[[ THE INPUT, beginning ]]
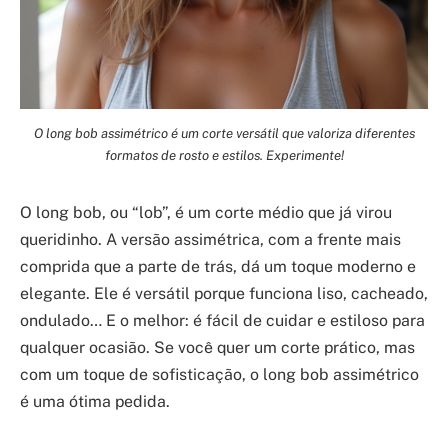
O long bob assimétrico é um corte versátil que valoriza diferentes
formatos de rosto e estilos. Experimente!
O long bob, ou “lob”, é um corte médio que já virou
queridinho. A versão assimétrica, com a frente mais
comprida que a parte de trás, dá um toque moderno e
elegante. Ele é versátil porque funciona liso, cacheado,
ondulado… E o melhor: é fácil de cuidar e estiloso para
qualquer ocasião. Se você quer um corte prático, mas
com um toque de sofisticação, o long bob assimétrico
é uma ótima pedida.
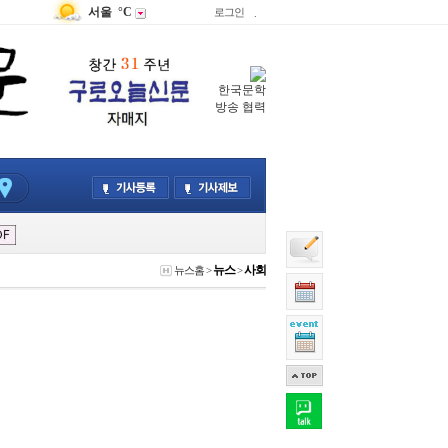
서울
°C
로그인
.
한국문학
방송 협력
뉴스
사회
뉴스홈
>
>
[[ THE INPUT, end ]]
» PROBLEM DETAILS
All lines of the records above that contain the word "long" are to be copied out.

» ANSWER AREA
O long bob assimétrico é um corte versátil que valoriza diferentes
O long bob, ou “lob”, é um corte médio que já virou
com um toque de sofisticação, o long bob assimétrico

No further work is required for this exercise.